Main image of article HP Raises Layoff Numbers by 2,000
Hewlett-PackardHewlett-Packard’s restructuring plan will eliminate 2,000 additional positions beyond the 27,000 jobs that were put on the chopping block in May. HP now plans to cut a total of 29,000 positions over the next two years, says the computer maker in a regulatory filing Monday. Since its May announcement, the company has already cut 3,800 of the targeted positions. A third of the projected cuts were to take place among U.S. workers. There’s no word whether that holds true with the new 2,000 positions. According to the filing:
On May 23, 2012, HP adopted a multi-year restructuring plan (the “2012 Plan”) designed to simplify business processes, accelerate innovation and deliver better results for customers, employees and stockholders. HP estimates that it will eliminate approximately 29,000 positions in connection with the 2012 Plan through fiscal year 2014, with a portion of those employees exiting through the company as part of a voluntary enhanced early retirement (“EER”) program for U.S. employees.
HP had set a goal of 5,000 workers accepting early retirement — and that program reportedly has been more popular than the company expected. At the same time, CEO Meg Whitman recently told IT workers in India that the company would not be cutting jobs there. The company expects to take charges of $3.3 billion related to the layoffs and early retirements. Though the turnaround is expected to take three to five years, it couldn't come soon enough. Last month, the company reported its largest quarterly loss in its 73-year history.
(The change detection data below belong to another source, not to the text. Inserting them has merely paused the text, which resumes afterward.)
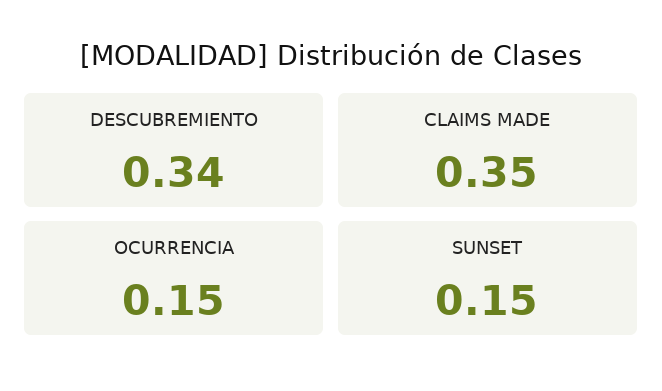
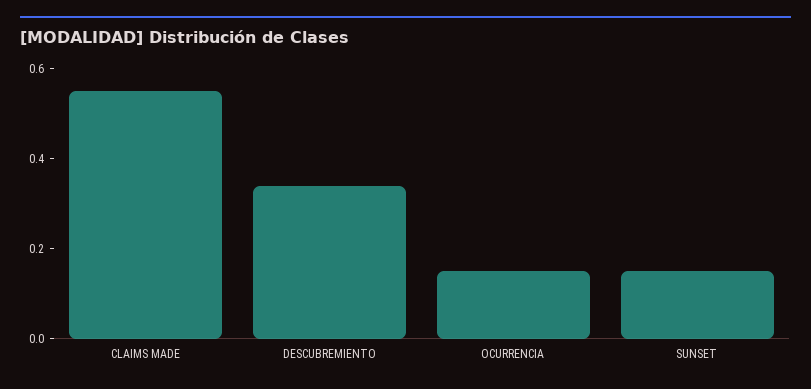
  {
    "DESCUBREMIENTO": 0.34,
-   "CLAIMS MADE": 0.35,
+   "CLAIMS MADE": 0.55,
    "OCURRENCIA": 0.15,
    "SUNSET": 0.15
  }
The impact of the added layoffs on the company's ability to hire and retain talent likely will be "small and at the margins," because the company was struggling with that before, according to Jon Holman, owner of executive recruiting firm The Holman Group. "HP just isn't a place people want to work these days.  The culture is broken," he said. The best way for employees to protect themselves against layoffs, he said, is to try to move out of under-performing units. " ... Always to try and get yourself into the businesses that are growing within the larger whole, because layoffs tend to happen by business unit.  So if the printer business is going well and the storage business is going badly, get out of the storage business and into the printer business.  ...  Plus do good work, of course," Holman said. Meanwhile, Whitman has been lining up a new talent team. The new head of HP's software division, George Kadifa, is known as a “turnaround specialist.” The company has also hired former Microsoft executive Robert Youngjohns to lead its troubled Autonomy unit, which the company acquired last year for $10.3 billion. Autonomy's co-founder and former CEO Mike Lynch was let go in May, with about 250 Autonomy workers leaving with him.